The churches that I have belonged to in my adult life have practiced reconciliation seriously—not just in name, by becoming part of an official program, though that’s a really great start. They’ve practiced reconciliation by listening, by confessing where they’ve done wrong, by asking for forgiveness, by committing themselves to learning about LGBTQ identities and experiences, and by enacting new policies like asking people’s pronouns and training pastors and youth leaders in active allyship. They’ve recognized me as an integral member of the body of Christ, and like Paul says, "the hand cannot say to the foot, I have no need of you." We don’t get to decide who belongs in God’s family—only God gets to decide that, and if scripture is any indication, God calls the people we LEAST want to share the table with.

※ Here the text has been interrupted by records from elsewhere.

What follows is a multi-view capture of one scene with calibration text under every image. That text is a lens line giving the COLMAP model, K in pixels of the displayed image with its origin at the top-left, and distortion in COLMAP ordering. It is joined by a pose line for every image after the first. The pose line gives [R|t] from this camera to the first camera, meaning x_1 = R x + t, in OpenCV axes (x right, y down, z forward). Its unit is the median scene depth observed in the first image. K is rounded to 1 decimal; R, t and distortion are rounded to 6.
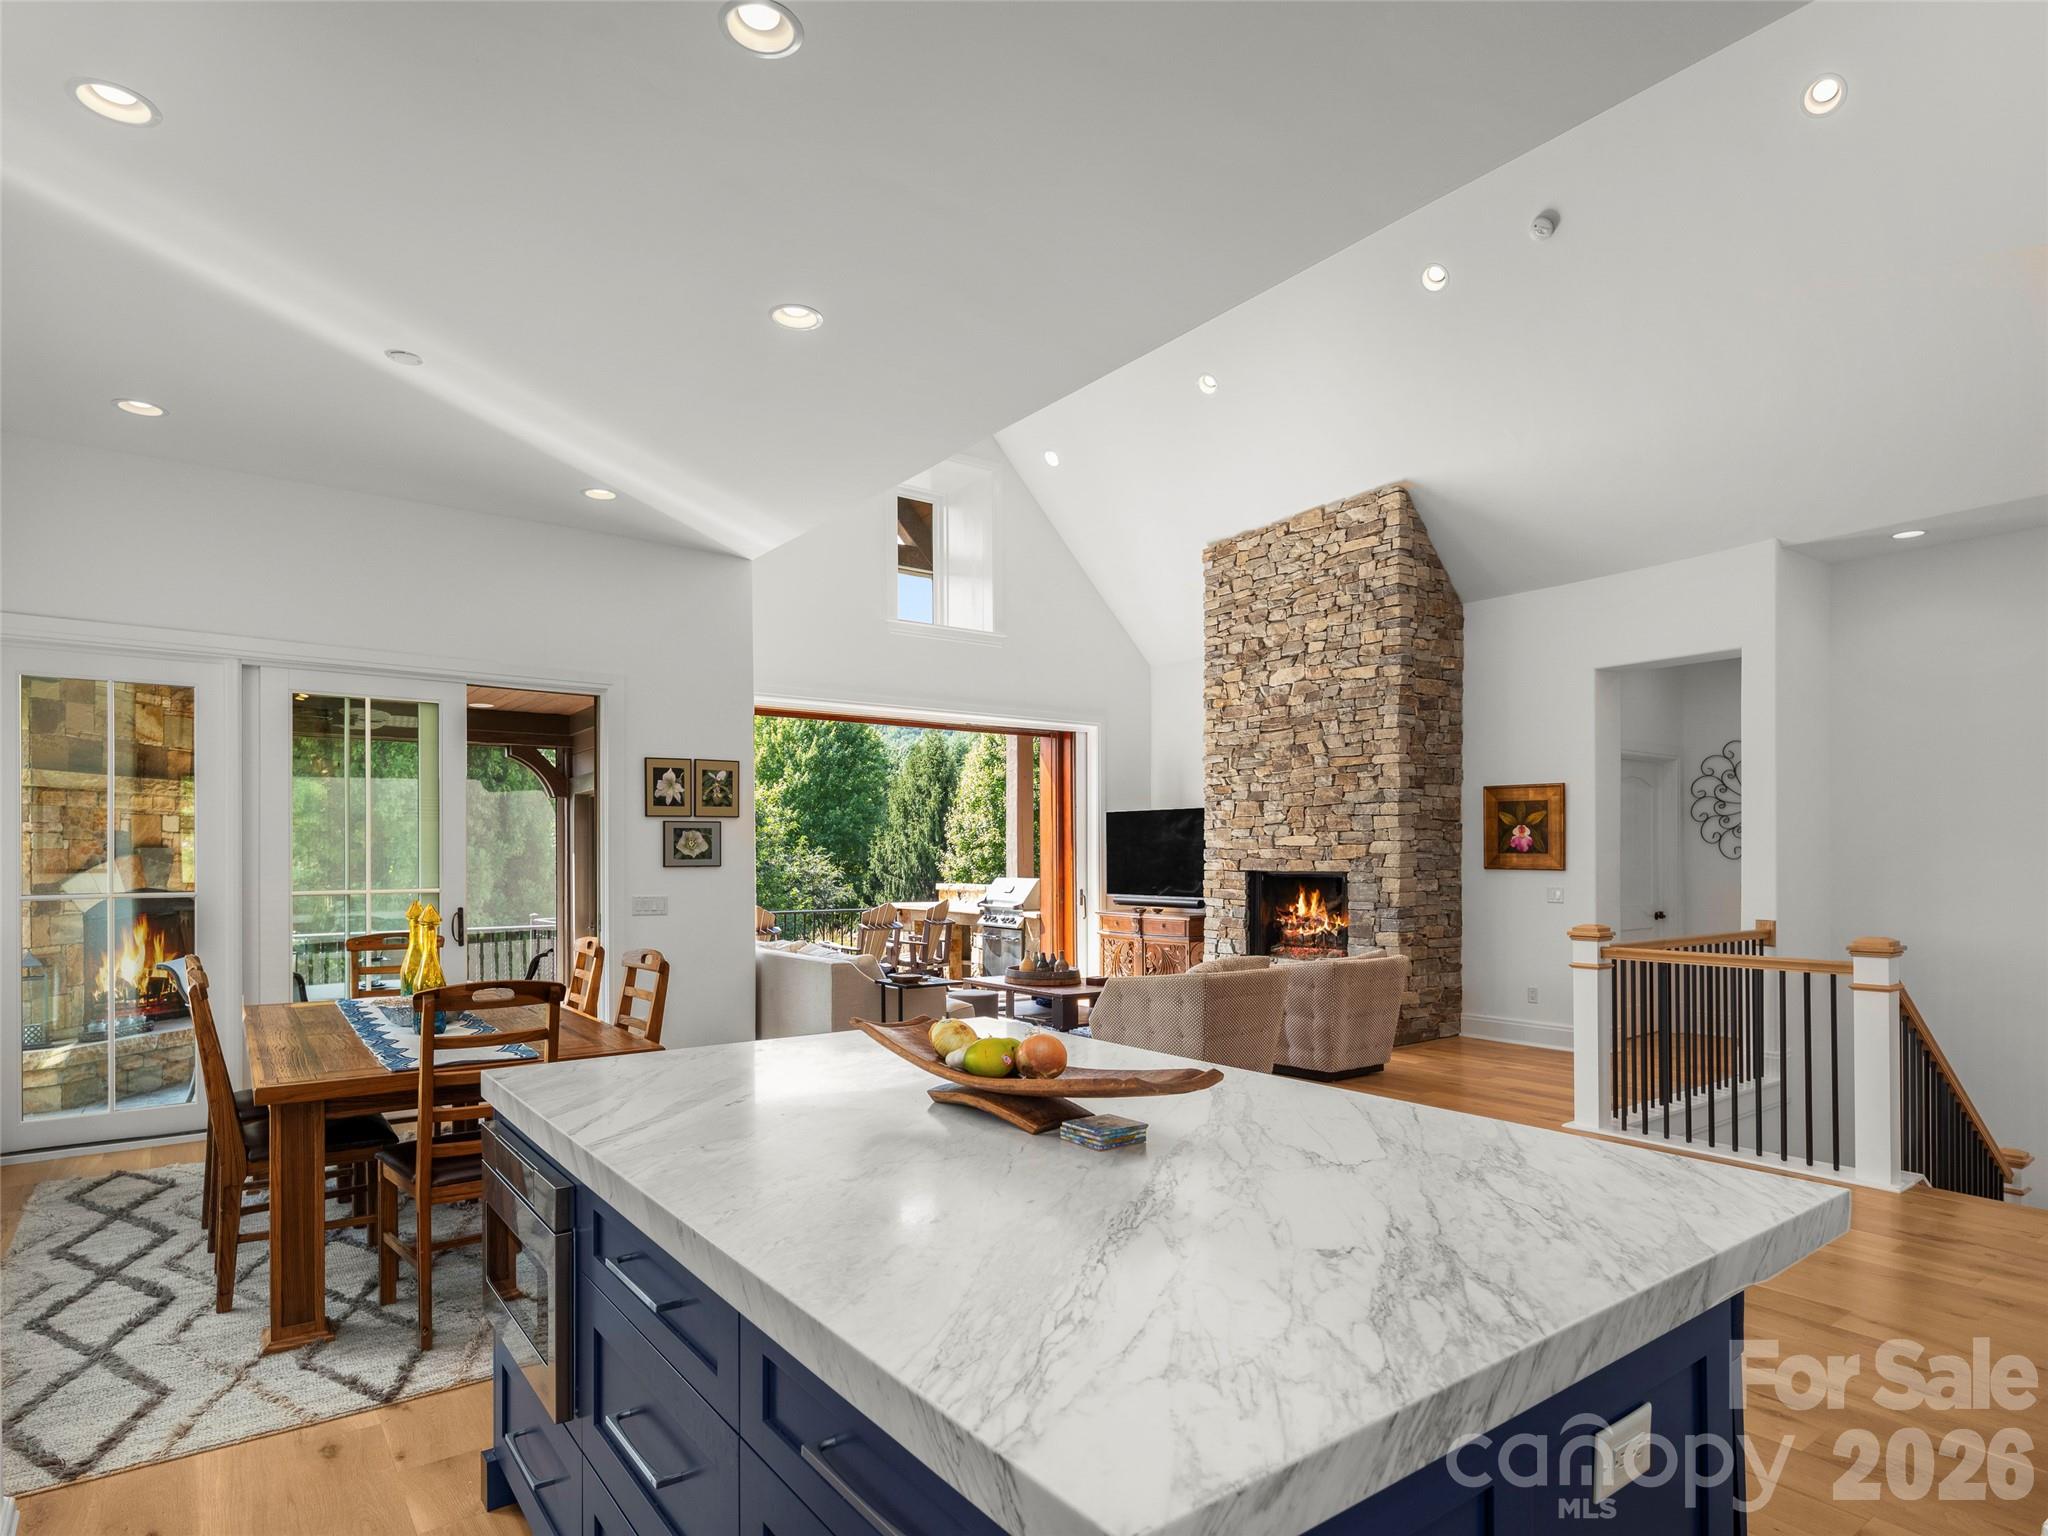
lens RADIAL K [[1119.0, 0, 1027.3], [0, 1119.0, 851.4], [0, 0, 1]] dist [0.003446, -0.004752]
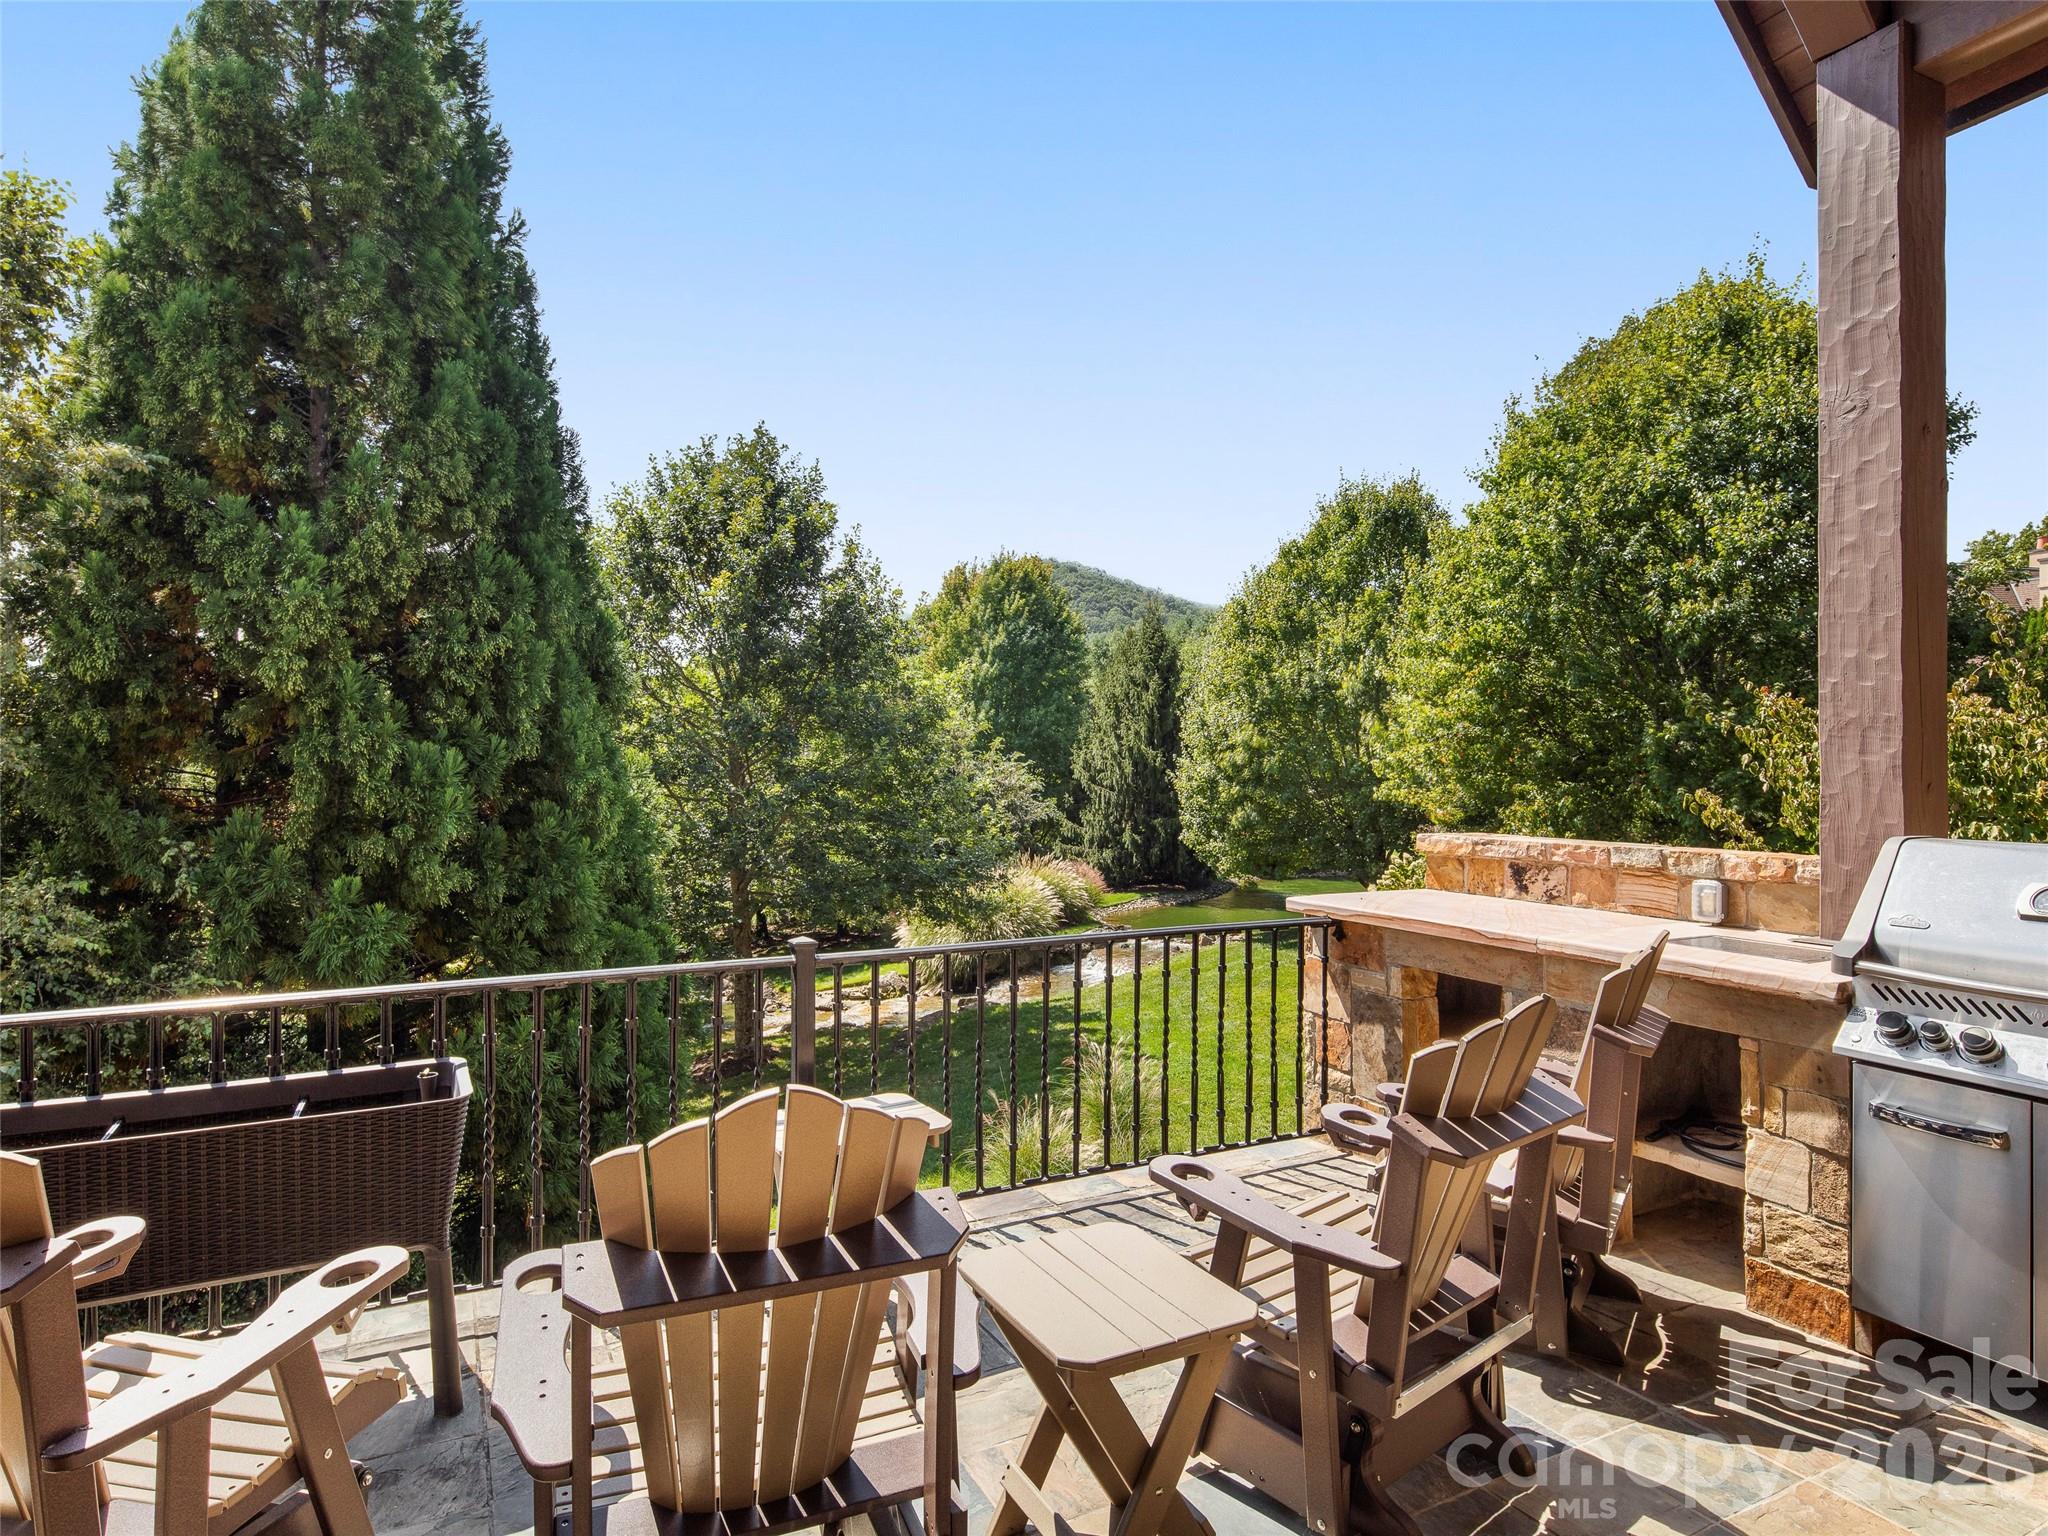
lens RADIAL K [[1119.0, 0, 1007.4], [0, 1119.0, 795.3], [0, 0, 1]] dist [0.003446, -0.004752]
pose [[0.983839, 0.003973, -0.179013, -0.229880], [0.001790, 0.999486, 0.032021, 0.008663], [0.179048, -0.031824, 0.983325, 1.028856]]
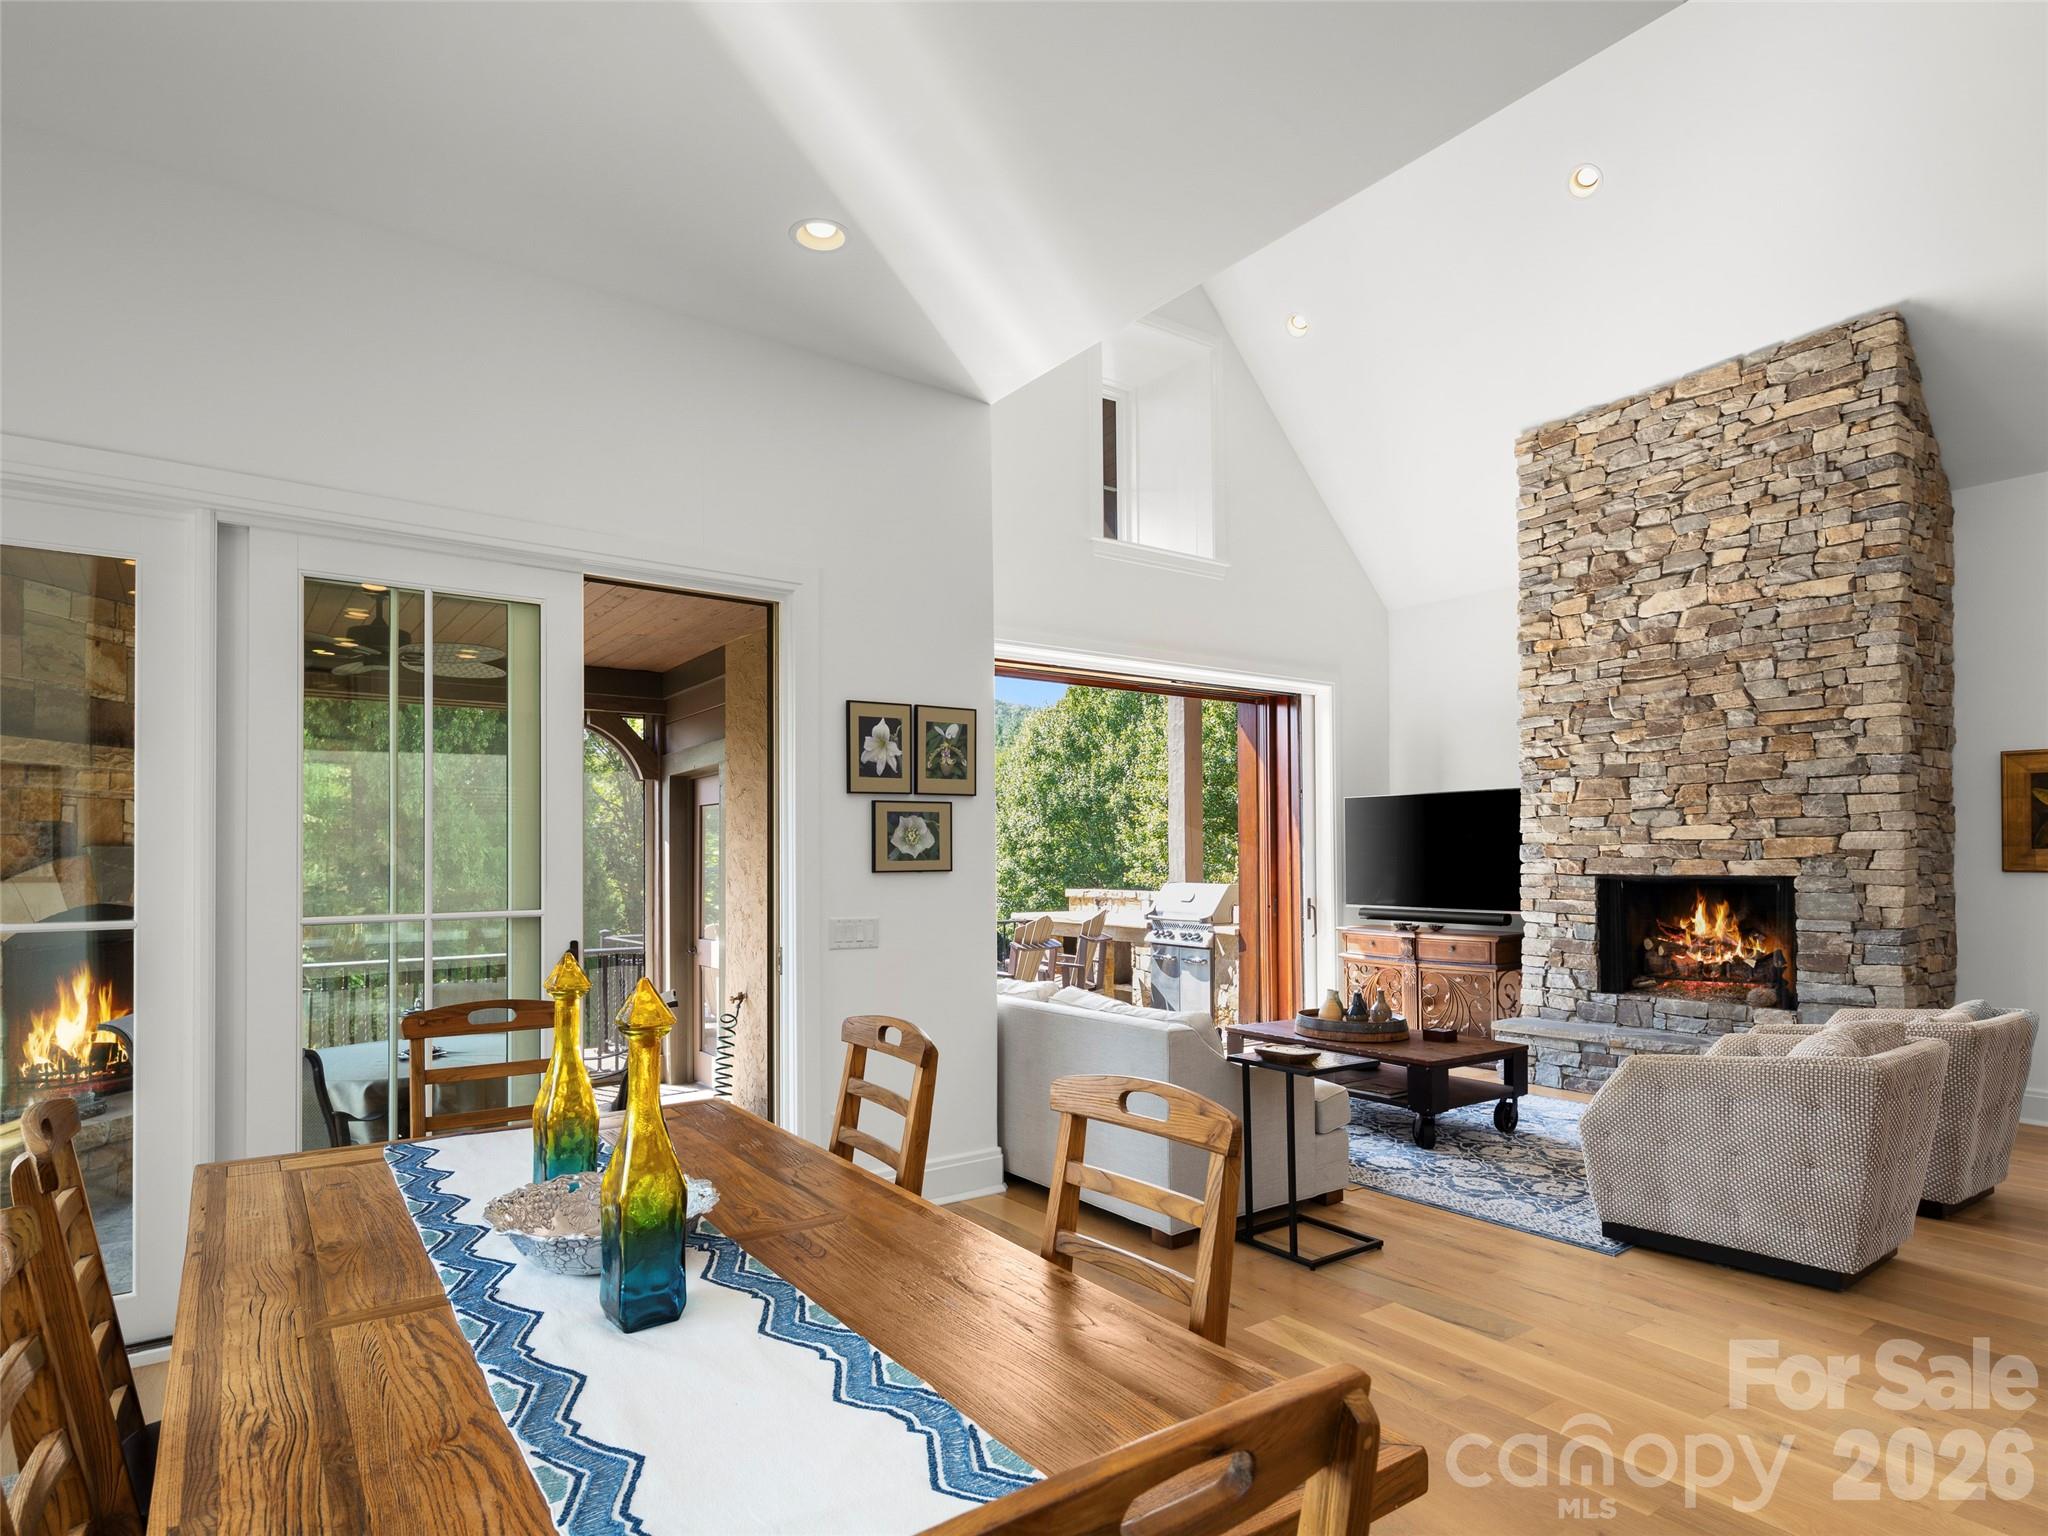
lens RADIAL K [[1119.0, 0, 989.0], [0, 1119.0, 842.6], [0, 0, 1]] dist [0.003446, -0.004752]
pose [[0.999339, -0.003268, -0.036192, -0.173482], [0.002945, 0.999955, -0.008967, 0.001870], [0.036220, 0.008855, 0.999305, 0.268984]]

So as you, Transfiguration Lutheran Church, celebrate Reconciling in Christ Sunday today, let’s remember that this vow to work for full LGBTQ inclusion and affirmation is one you’ve made to each other, and to God. Let’s let our yes be a true yes, okay? Not a yes we say once a year and then forget about, but a yes that says “I’m going to do the hard and beautiful work of lifting up my siblings every day of the year, and making sure they can bring their whole selves safely into this community.” Let’s let our yes be yes within these walls, and throughout the rest of our country and our world. Let’s let our yes to each other be a yes in the streets and in the voting booth and around our family tables. And then, hand in hand, we can come offer our thanksgiving for this beautiful life together before God.